> **Assigned task**
Retype all of the data word for word, without pictures.

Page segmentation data
BEGIN

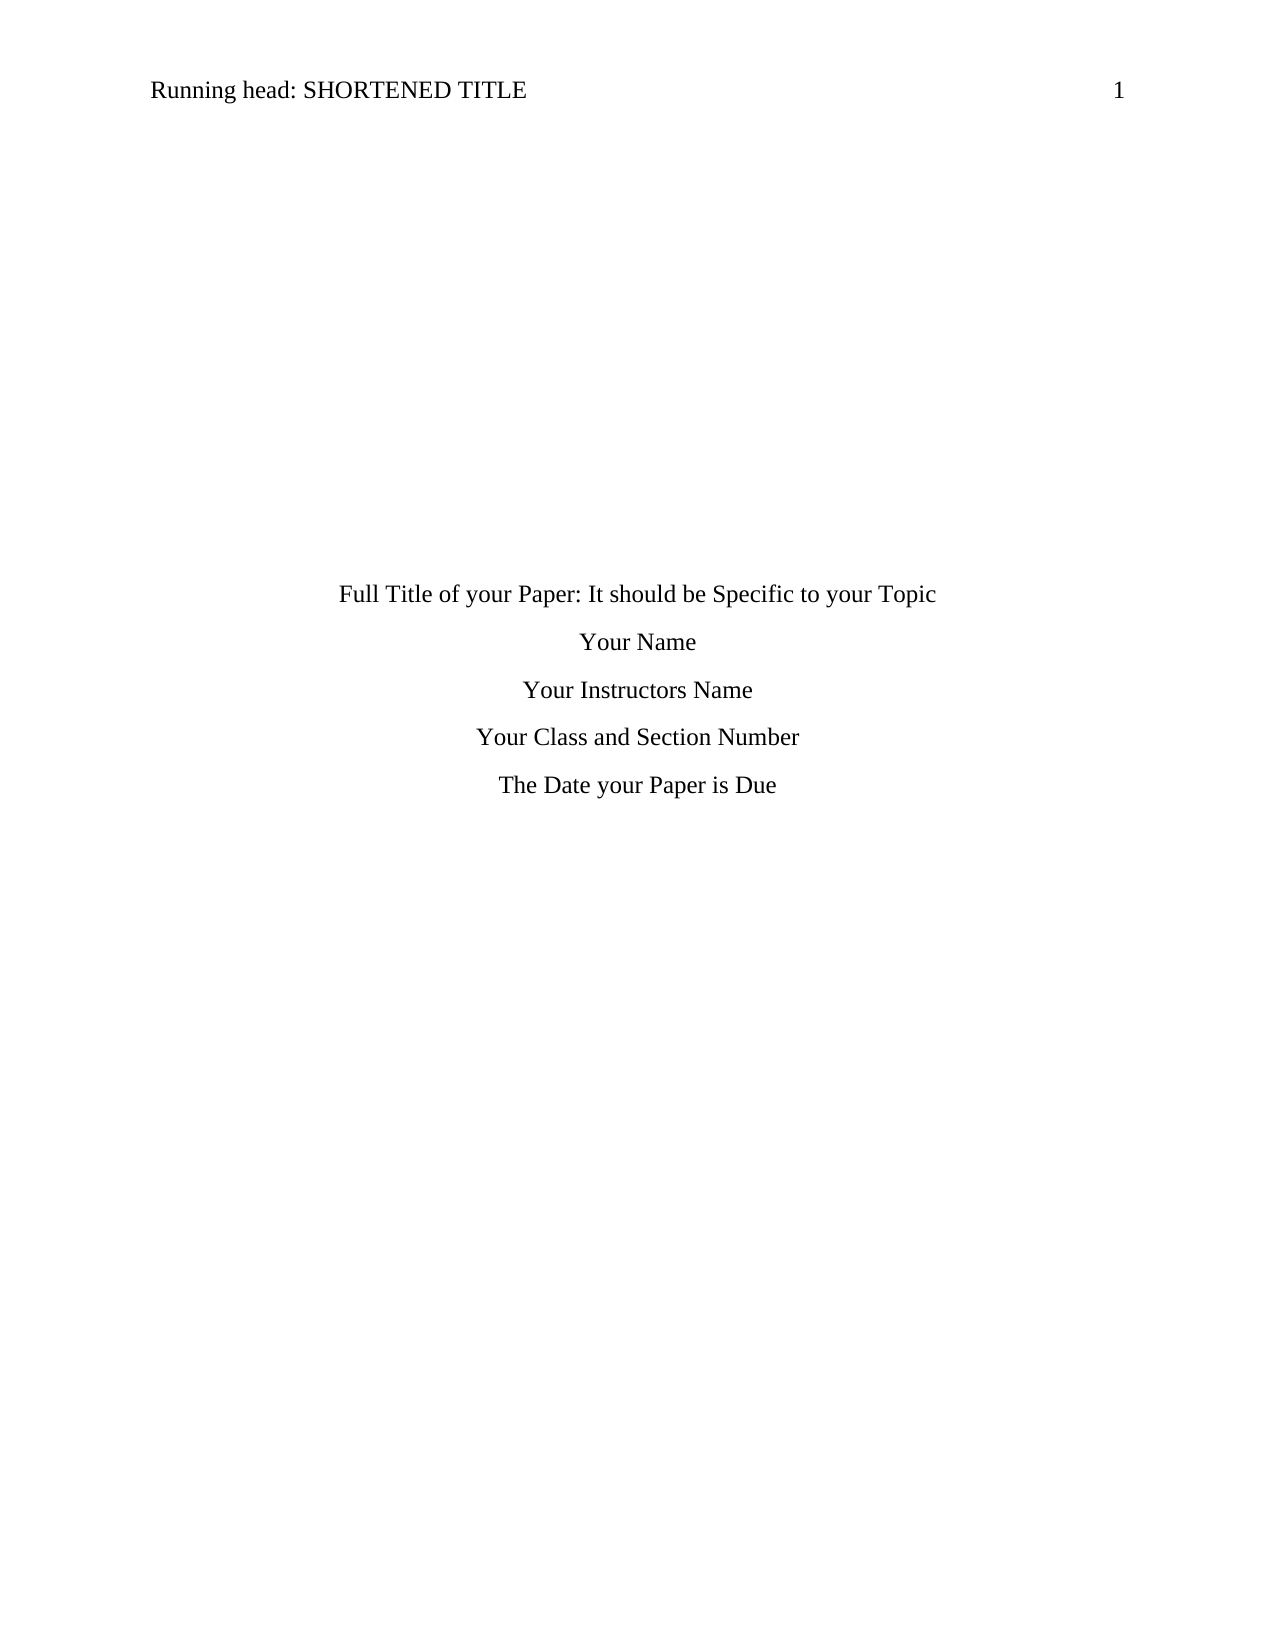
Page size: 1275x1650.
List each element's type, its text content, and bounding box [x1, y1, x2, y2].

text Full Title of your Paper: It should be Specific to your Topic [150, 579, 1125, 608]
text Your Class and Section Number [150, 722, 1125, 751]
text Your Name [150, 627, 1125, 656]
text The Date your Paper is Due [150, 770, 1125, 799]
text Your Instructors Name [150, 675, 1125, 703]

END

> **Expected output**
Page size: 1275x1650.
List each element's type, its text content, and bounding box [x1, y1, x2, y2].

text Full Title of your Paper: It should be Specific to your Topic [150, 579, 1125, 608]
text Your Class and Section Number [150, 722, 1125, 751]
text Your Name [150, 627, 1125, 656]
text The Date your Paper is Due [150, 770, 1125, 799]
text Your Instructors Name [150, 675, 1125, 703]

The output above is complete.